**Exercise goal**
If a line in the entries below includes "todos", pick it out and copy it.

**Given records**
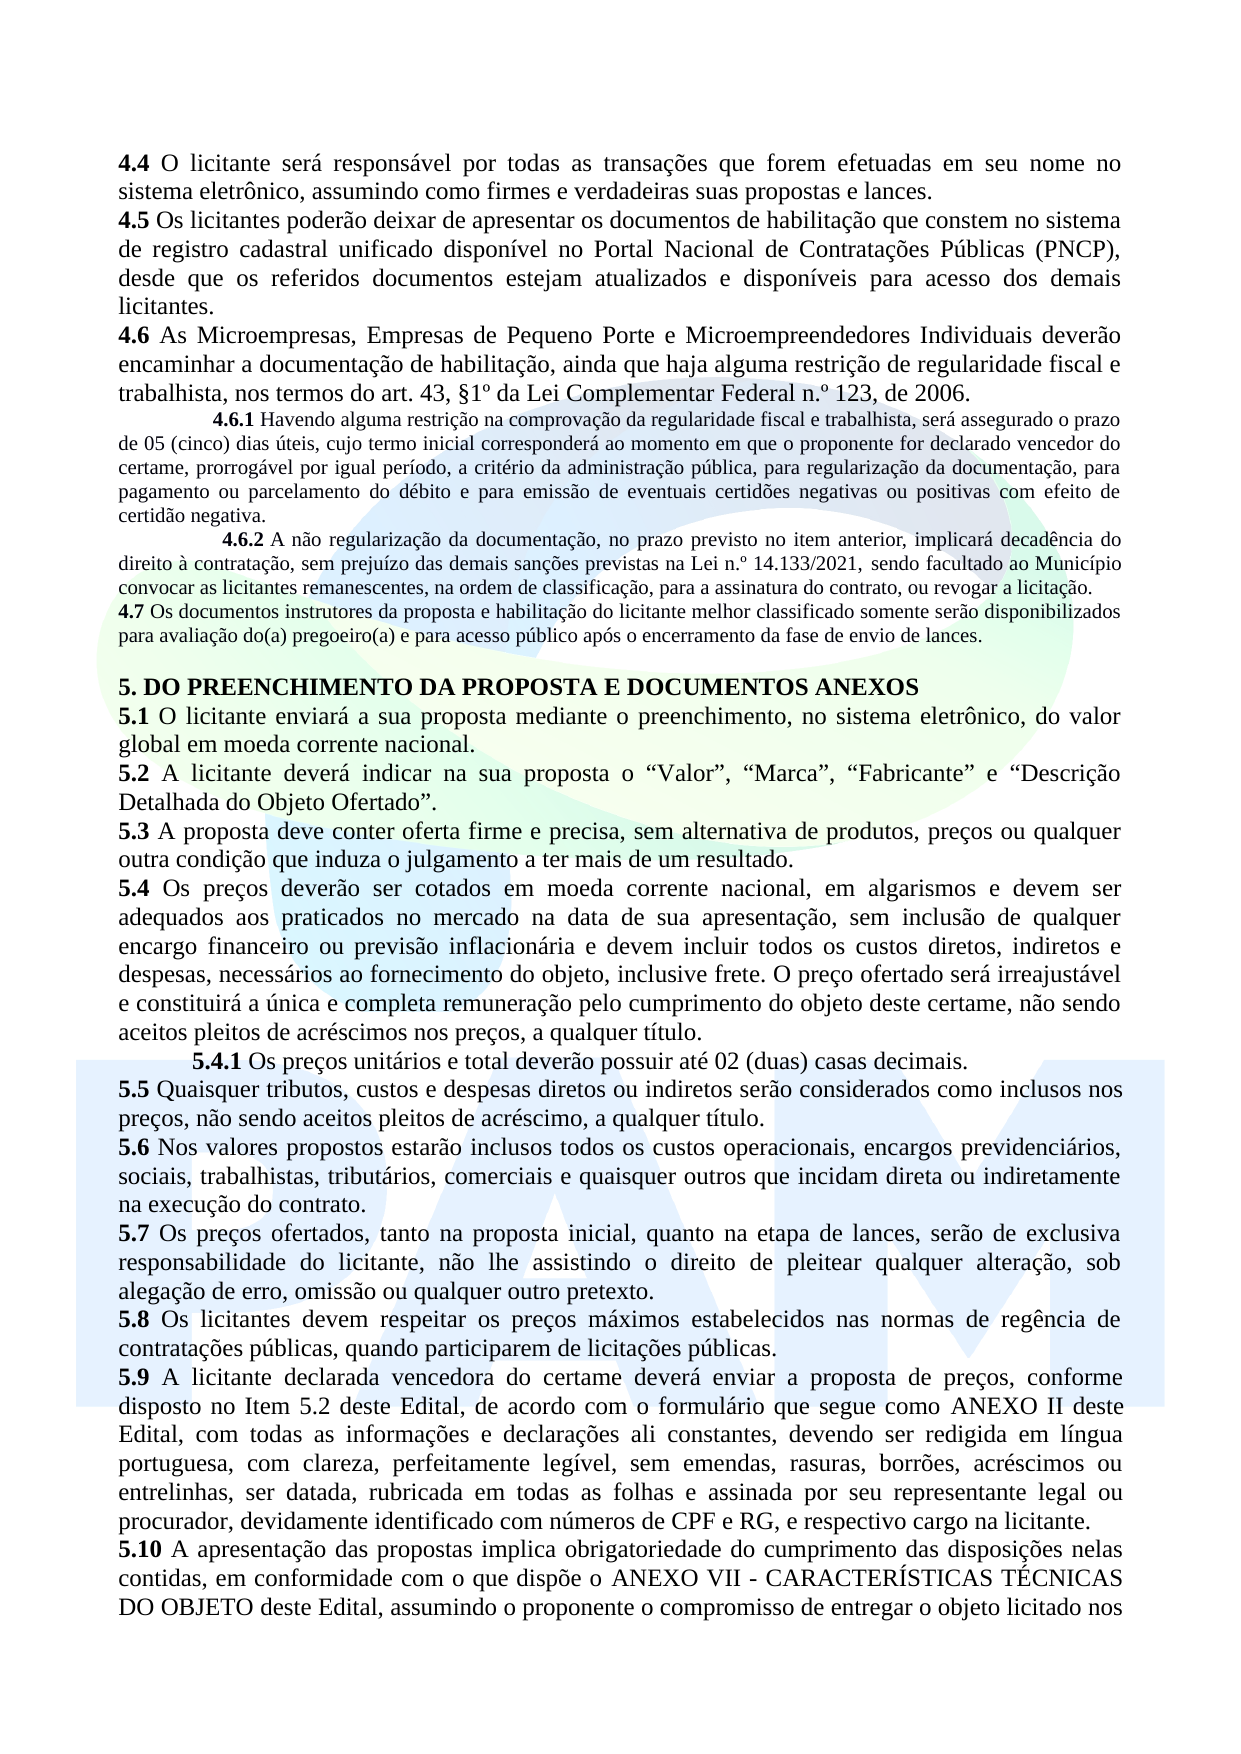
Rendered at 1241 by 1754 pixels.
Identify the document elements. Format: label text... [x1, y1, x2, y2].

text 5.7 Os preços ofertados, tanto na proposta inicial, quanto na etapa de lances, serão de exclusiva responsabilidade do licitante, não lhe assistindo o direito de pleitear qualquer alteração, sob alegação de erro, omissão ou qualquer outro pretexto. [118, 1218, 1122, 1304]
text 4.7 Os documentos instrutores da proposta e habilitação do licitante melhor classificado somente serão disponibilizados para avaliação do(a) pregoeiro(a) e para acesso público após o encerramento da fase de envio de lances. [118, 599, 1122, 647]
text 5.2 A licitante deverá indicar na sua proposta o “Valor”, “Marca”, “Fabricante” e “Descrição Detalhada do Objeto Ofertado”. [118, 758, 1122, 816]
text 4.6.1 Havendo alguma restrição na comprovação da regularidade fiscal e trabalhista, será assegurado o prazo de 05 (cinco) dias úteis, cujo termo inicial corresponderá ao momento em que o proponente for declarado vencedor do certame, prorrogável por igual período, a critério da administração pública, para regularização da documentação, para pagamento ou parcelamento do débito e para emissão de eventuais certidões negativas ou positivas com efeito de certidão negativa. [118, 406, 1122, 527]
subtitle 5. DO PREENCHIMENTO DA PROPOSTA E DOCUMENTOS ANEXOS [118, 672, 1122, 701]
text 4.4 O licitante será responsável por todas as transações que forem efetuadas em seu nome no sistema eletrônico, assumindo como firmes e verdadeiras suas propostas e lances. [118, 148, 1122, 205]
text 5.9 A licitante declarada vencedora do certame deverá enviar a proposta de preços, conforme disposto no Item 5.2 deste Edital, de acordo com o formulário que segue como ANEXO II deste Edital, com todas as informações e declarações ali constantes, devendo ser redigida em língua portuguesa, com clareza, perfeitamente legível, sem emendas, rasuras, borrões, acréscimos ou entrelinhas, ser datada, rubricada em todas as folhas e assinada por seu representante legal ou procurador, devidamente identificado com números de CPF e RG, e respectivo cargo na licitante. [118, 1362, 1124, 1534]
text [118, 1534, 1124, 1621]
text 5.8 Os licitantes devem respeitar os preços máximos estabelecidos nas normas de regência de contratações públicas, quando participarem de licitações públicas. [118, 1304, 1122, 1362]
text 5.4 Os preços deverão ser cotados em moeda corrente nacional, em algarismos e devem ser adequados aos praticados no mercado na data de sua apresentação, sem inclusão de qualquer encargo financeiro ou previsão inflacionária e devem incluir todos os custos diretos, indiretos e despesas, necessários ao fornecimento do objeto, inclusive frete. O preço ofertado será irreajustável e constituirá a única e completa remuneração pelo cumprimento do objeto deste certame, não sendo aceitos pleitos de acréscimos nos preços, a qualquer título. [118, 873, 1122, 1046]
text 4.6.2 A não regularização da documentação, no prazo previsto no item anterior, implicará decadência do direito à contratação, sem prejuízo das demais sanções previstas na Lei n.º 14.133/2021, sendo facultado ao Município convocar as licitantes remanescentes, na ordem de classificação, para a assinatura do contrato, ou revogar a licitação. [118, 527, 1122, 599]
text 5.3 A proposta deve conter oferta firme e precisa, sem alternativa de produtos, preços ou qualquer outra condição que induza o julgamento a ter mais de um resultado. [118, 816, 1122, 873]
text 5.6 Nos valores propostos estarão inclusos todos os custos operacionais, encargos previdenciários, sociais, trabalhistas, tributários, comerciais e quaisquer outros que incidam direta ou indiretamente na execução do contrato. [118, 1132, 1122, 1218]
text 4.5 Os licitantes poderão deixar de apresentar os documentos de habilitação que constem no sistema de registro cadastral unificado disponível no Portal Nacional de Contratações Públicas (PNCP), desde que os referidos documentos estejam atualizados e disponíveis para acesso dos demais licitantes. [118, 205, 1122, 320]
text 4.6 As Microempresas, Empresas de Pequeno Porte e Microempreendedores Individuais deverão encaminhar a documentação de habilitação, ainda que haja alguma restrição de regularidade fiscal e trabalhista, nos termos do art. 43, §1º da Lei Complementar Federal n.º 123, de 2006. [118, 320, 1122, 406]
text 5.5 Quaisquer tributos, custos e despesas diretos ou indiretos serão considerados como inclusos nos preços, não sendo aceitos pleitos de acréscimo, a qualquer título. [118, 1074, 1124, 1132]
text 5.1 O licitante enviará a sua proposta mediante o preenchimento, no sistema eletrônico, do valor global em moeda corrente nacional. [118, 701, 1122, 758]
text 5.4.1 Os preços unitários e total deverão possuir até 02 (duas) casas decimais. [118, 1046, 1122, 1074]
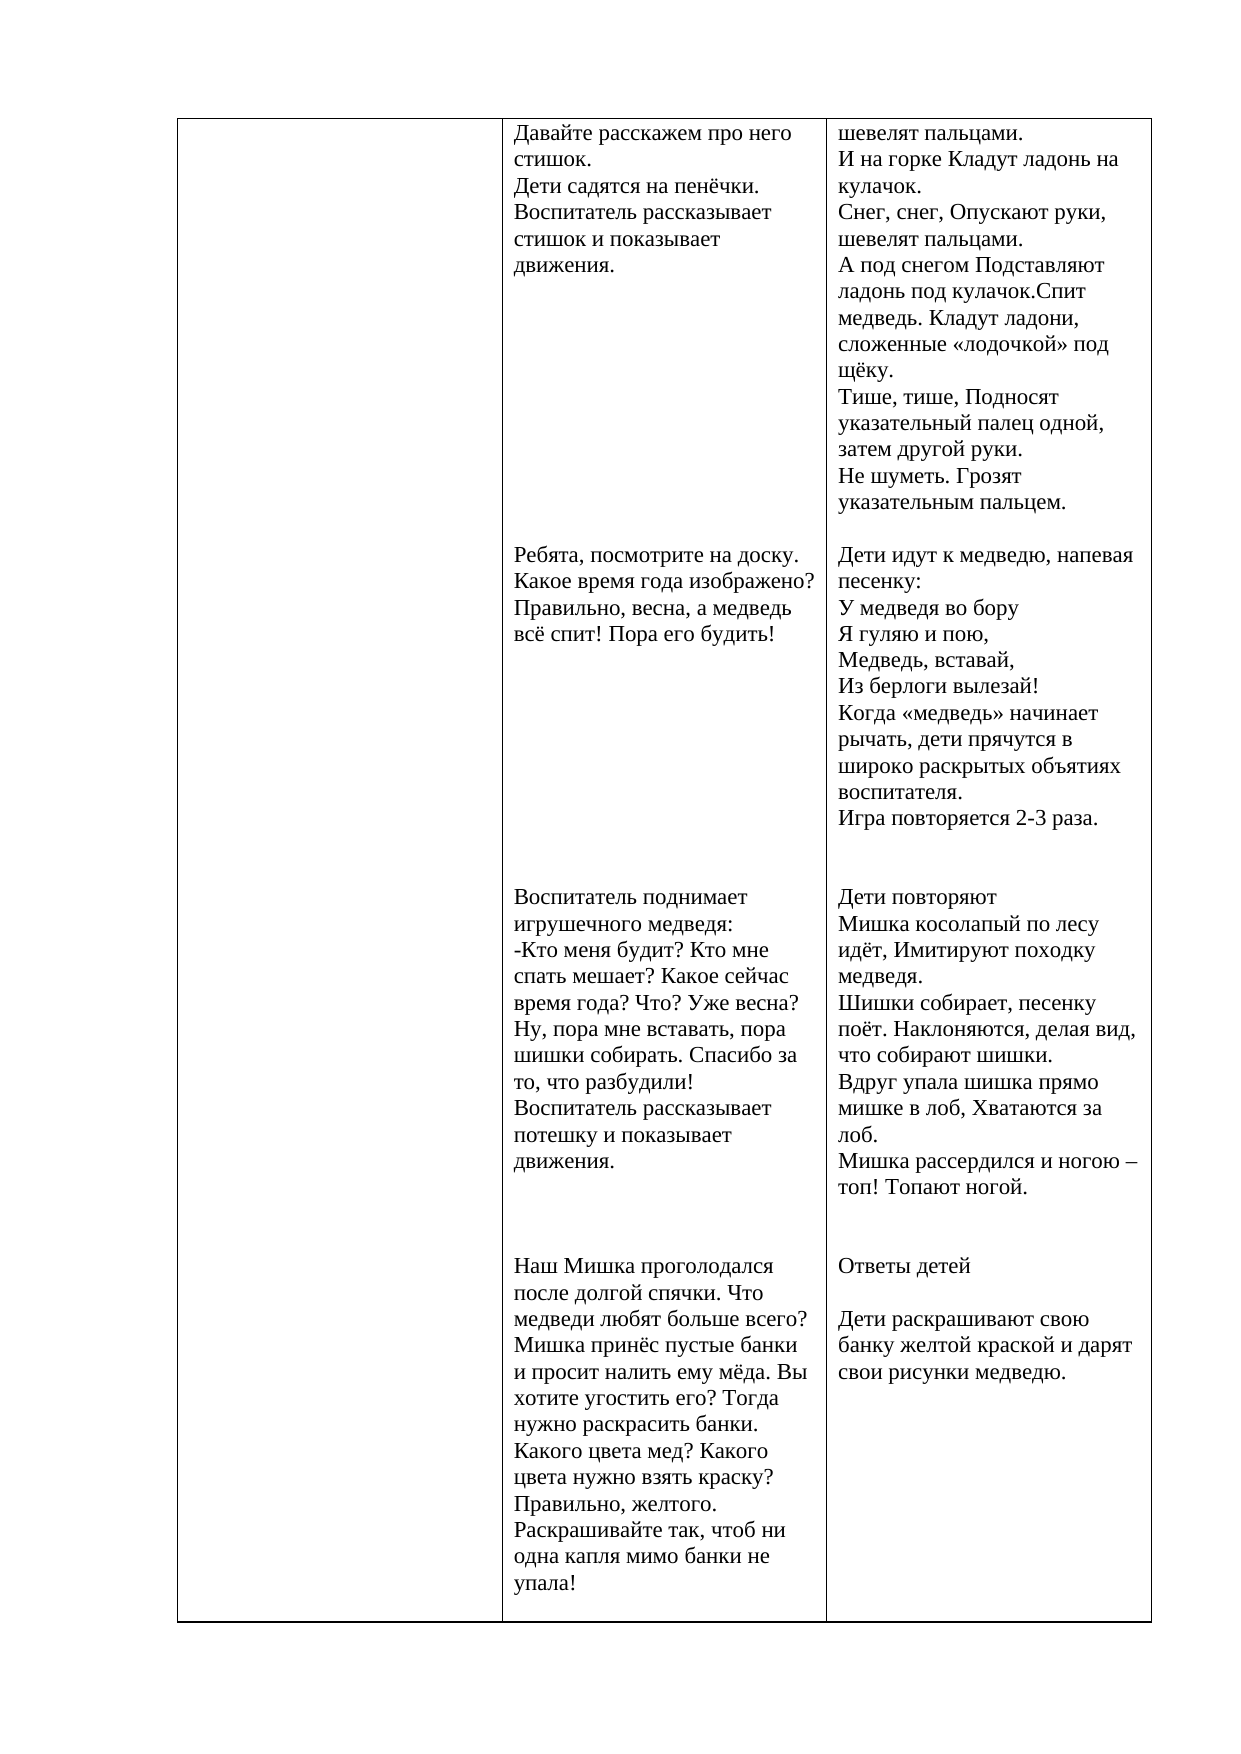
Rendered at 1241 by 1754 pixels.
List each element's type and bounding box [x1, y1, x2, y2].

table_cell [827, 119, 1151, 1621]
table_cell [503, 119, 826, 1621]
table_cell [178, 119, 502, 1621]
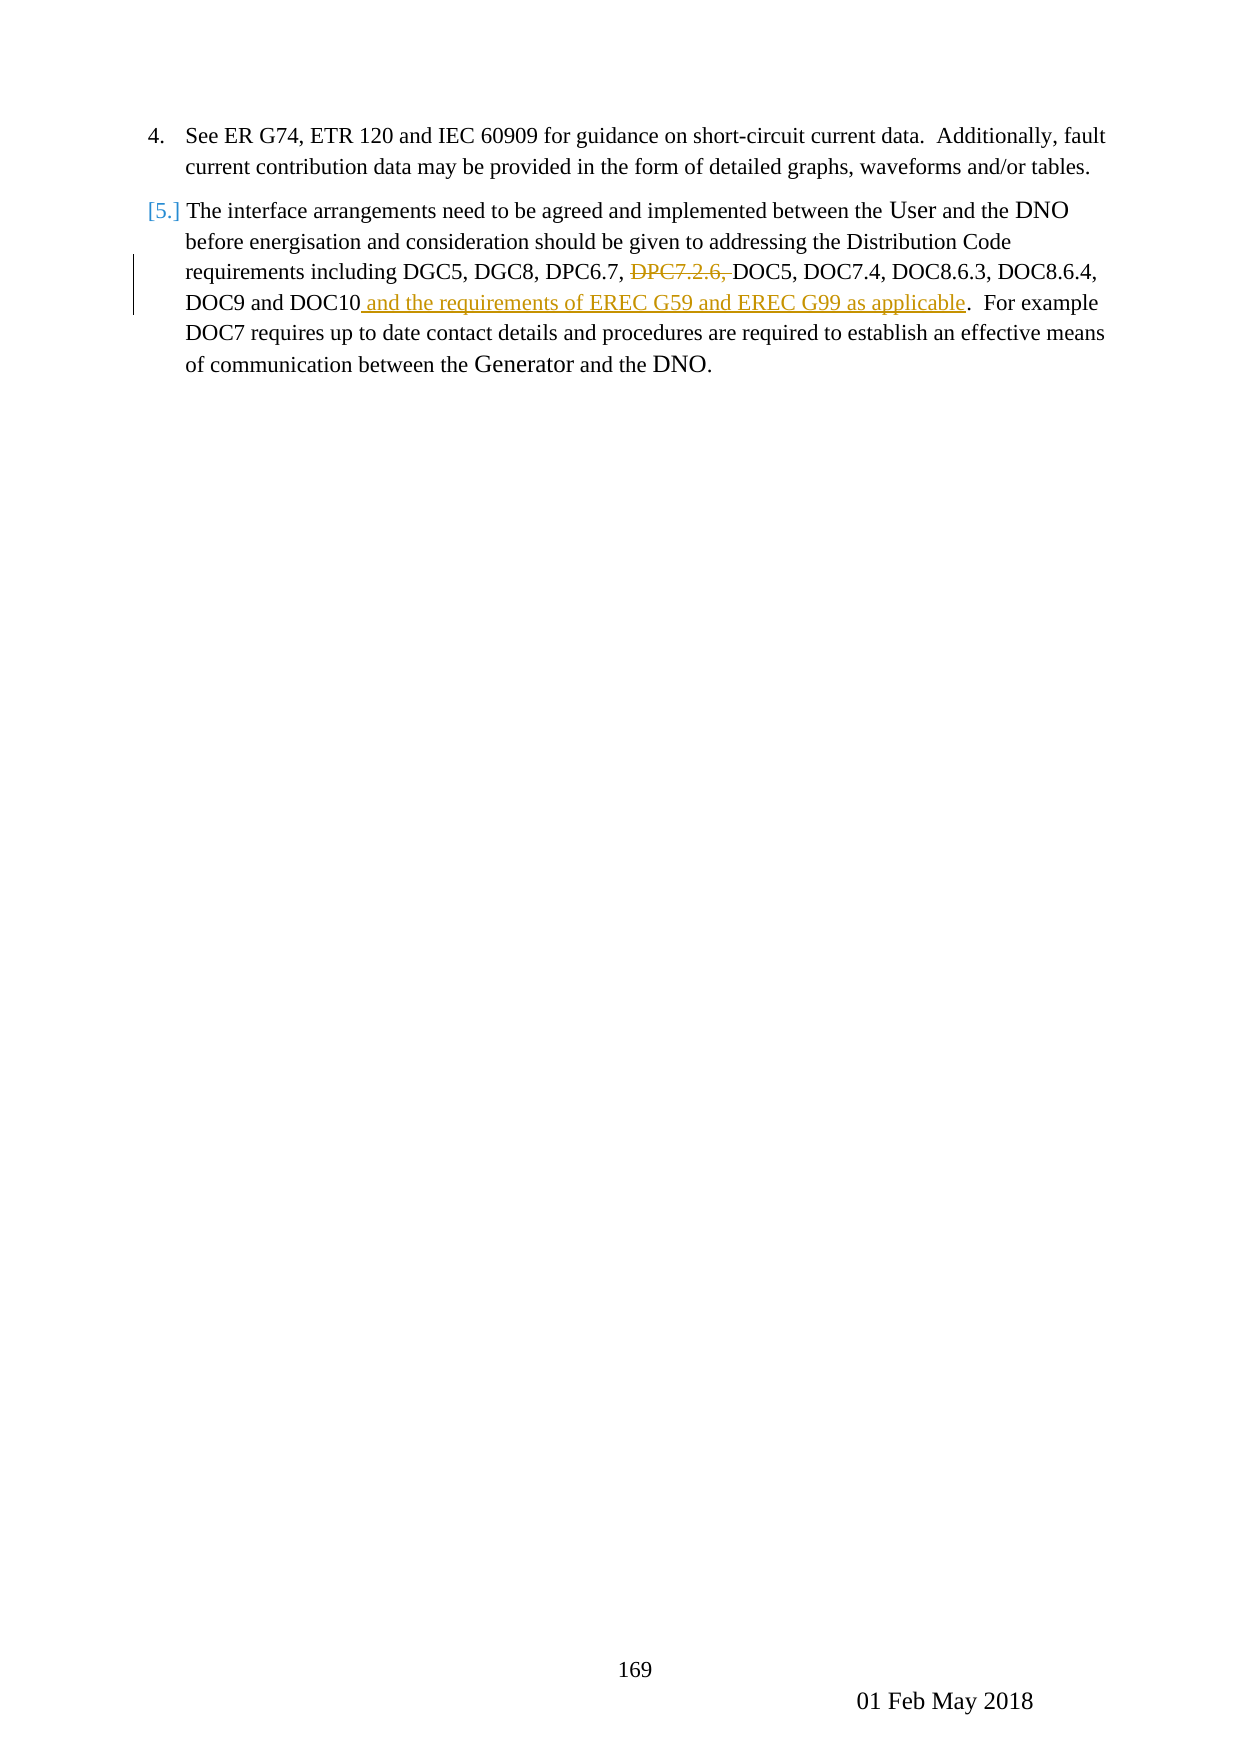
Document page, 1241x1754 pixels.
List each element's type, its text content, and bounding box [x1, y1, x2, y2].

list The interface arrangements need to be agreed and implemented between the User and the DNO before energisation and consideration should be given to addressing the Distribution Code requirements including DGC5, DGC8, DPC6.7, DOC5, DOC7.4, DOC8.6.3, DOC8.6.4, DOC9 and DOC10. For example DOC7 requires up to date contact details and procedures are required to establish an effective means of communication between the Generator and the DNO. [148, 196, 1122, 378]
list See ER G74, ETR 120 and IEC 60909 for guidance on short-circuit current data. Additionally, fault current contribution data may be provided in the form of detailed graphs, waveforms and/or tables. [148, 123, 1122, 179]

**Exercise response**
text 5.4 Os preços deverão ser cotados em moeda corrente nacional, em algarismos e devem ser adequados aos praticados no mercado na data de sua apresentação, sem inclusão de qualquer encargo financeiro ou previsão inflacionária e devem incluir todos os custos diretos, indiretos e despesas, necessários ao fornecimento do objeto, inclusive frete. O preço ofertado será irreajustável e constituirá a única e completa remuneração pelo cumprimento do objeto deste certame, não sendo aceitos pleitos de acréscimos nos preços, a qualquer título. [118, 873, 1122, 1046]
text 5.6 Nos valores propostos estarão inclusos todos os custos operacionais, encargos previdenciários, sociais, trabalhistas, tributários, comerciais e quaisquer outros que incidam direta ou indiretamente na execução do contrato. [118, 1132, 1122, 1218]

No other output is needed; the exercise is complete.